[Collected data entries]
_ _ _ _ _
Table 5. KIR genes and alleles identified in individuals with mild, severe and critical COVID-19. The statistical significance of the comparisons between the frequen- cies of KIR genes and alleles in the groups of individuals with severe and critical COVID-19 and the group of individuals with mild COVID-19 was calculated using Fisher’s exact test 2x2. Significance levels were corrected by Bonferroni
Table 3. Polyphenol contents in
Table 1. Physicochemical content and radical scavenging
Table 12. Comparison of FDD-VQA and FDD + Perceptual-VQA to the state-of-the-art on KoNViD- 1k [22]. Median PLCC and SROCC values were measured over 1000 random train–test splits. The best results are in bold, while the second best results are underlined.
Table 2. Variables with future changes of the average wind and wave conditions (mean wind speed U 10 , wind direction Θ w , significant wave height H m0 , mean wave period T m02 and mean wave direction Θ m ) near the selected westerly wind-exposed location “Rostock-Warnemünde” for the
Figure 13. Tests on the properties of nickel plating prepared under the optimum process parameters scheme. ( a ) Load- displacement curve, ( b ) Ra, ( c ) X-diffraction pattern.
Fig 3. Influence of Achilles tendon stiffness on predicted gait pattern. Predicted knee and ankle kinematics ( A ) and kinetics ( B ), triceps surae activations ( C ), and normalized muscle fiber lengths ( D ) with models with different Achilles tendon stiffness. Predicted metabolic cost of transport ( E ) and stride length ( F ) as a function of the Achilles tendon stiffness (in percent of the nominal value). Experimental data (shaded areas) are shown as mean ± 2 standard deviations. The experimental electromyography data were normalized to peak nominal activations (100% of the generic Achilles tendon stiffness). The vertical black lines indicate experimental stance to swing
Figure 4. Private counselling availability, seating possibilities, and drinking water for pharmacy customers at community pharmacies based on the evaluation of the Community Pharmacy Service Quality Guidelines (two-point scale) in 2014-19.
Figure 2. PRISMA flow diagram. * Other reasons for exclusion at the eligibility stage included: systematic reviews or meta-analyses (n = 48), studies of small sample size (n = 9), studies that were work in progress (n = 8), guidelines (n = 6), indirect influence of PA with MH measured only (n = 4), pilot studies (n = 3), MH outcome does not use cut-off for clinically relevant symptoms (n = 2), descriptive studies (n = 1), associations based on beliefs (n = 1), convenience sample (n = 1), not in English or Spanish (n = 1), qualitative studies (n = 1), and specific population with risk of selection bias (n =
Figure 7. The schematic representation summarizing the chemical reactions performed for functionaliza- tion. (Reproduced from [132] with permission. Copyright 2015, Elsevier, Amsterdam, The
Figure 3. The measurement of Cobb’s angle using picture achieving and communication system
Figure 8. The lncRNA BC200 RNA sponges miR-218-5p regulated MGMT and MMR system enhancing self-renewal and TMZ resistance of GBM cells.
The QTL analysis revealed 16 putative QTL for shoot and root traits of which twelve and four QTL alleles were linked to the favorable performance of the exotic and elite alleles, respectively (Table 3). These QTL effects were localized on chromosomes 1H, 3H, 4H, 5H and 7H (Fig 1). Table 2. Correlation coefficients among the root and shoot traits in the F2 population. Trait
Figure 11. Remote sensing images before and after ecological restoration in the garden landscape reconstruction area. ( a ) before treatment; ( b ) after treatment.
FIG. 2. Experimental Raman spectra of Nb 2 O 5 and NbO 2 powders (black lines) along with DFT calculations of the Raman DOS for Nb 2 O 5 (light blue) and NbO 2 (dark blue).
_ _ _ _ _
## TASK ITEM
Among the records above, extract exactly the lines from the line with "Table 1. Physicochemical" to the line with "Figure 4. Private", both lines included, and leave out the rest.

## TASK SOLUTION
Table 1. Physicochemical content and radical scavenging
Table 12. Comparison of FDD-VQA and FDD + Perceptual-VQA to the state-of-the-art on KoNViD- 1k [22]. Median PLCC and SROCC values were measured over 1000 random train–test splits. The best results are in bold, while the second best results are underlined.
Table 2. Variables with future changes of the average wind and wave conditions (mean wind speed U 10 , wind direction Θ w , significant wave height H m0 , mean wave period T m02 and mean wave direction Θ m ) near the selected westerly wind-exposed location “Rostock-Warnemünde” for the
Figure 13. Tests on the properties of nickel plating prepared under the optimum process parameters scheme. ( a ) Load- displacement curve, ( b ) Ra, ( c ) X-diffraction pattern.
Fig 3. Influence of Achilles tendon stiffness on predicted gait pattern. Predicted knee and ankle kinematics ( A ) and kinetics ( B ), triceps surae activations ( C ), and normalized muscle fiber lengths ( D ) with models with different Achilles tendon stiffness. Predicted metabolic cost of transport ( E ) and stride length ( F ) as a function of the Achilles tendon stiffness (in percent of the nominal value). Experimental data (shaded areas) are shown as mean ± 2 standard deviations. The experimental electromyography data were normalized to peak nominal activations (100% of the generic Achilles tendon stiffness). The vertical black lines indicate experimental stance to swing
Figure 4. Private counselling availability, seating possibilities, and drinking water for pharmacy customers at community pharmacies based on the evaluation of the Community Pharmacy Service Quality Guidelines (two-point scale) in 2014-19.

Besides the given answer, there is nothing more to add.